A couple of pertinent points at this stage. First, it was interesting to learn that the MoD payroll system that was breached was run by a third-party provider. This was the result of the U.K. Government creating a joint venture between one of its departments and a private IT provider. In globally distributed companies such as Orange Group, geographically distant divisions with their own systems and IT staff often exist and operate in a similar vein as third parties. Second, in a third-party hack it is not necessarily the third-party operator that is to blame: if a customer stored data on a cloud-based service and opted not to implement proper Single Sign-On (SSO), Multi-Factor Authentication (MFA), IP address allow-lists and the like, that is a responsibility and liability that potentially sits outside of the third-party provider if a bad actor launches a brute-force attack or steals a user’s password.

The second learning we can take is how to communicate about an incident. We have included links to some of the affected organizations’ official statements following the cited incidents, but the level of openness we see from well-known companies in such situations varies widely. Dell told its customers by email, for example, while AT&T put out a statement via PR channels and on its web site. Some others have yet to publish anything of their own. We know about the incidents thanks to the IT press and the cybersecurity grapevine. Publicly listed companies have to disclose to the likes of the SEC; banks have to inform regulators like the FCA and the PRA. European and U.K. organizations have 72 hours to admit data breaches to the relevant authorities as set out in the GDPR. An effective and properly thought-out proactive communication regime, even if you have no legal or regulatory requirement to say anything to anyone, will result in a better reputational outcome than saying nothing.

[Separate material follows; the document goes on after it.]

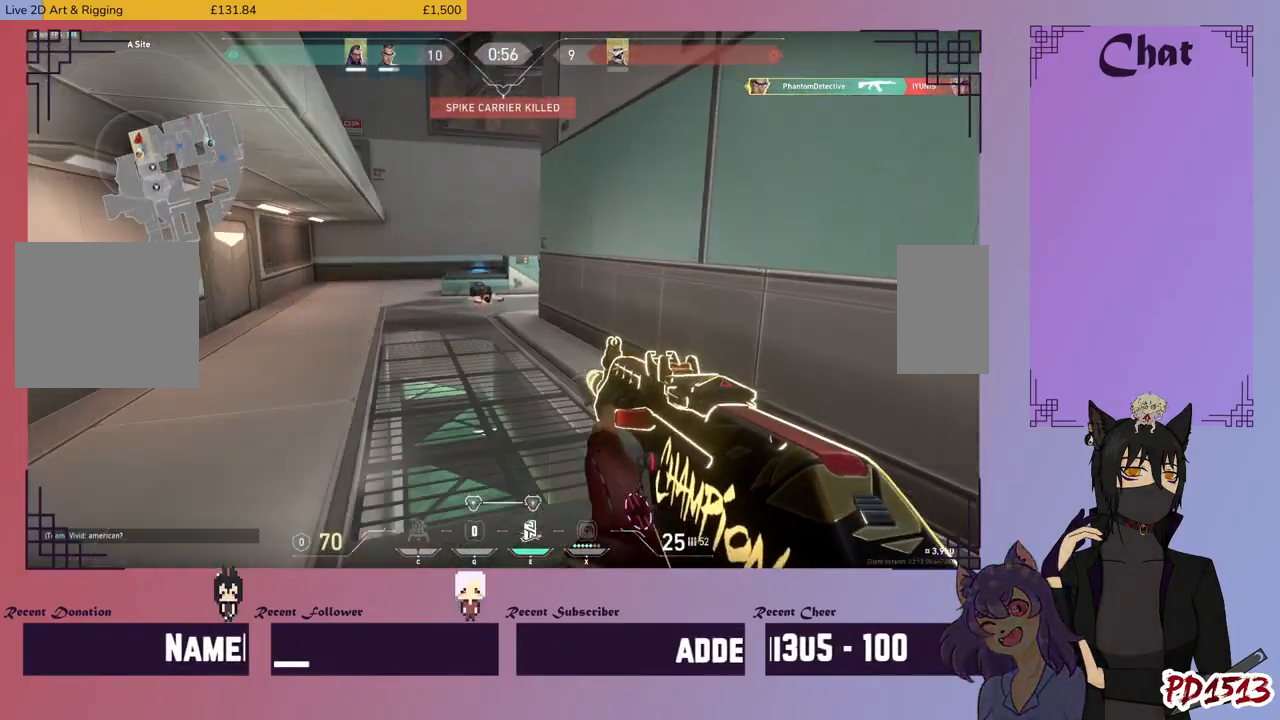
{"keys": ["a"], "mouse": [], "events": [[367, "a", "down"], [400, "d", "up"], [467, "w", "up"]]}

As the cliché goes, there are three potential outcomes if you have an incident: (a) you tell people about it; (b) you don’t tell people about it, but someone finds out; and (c) you don’t tell people about it, and nobody finds out … and (c) has never happened!

The final learning comes from the British Museum: we can use all the technical solutions we can afford and train our staff to an advanced degree, but if we miss the basics such as having an effective staff leaving procedure and physically (as well as electronically) locking the doors to sensitive areas, we undermine the effectiveness of any advanced measures.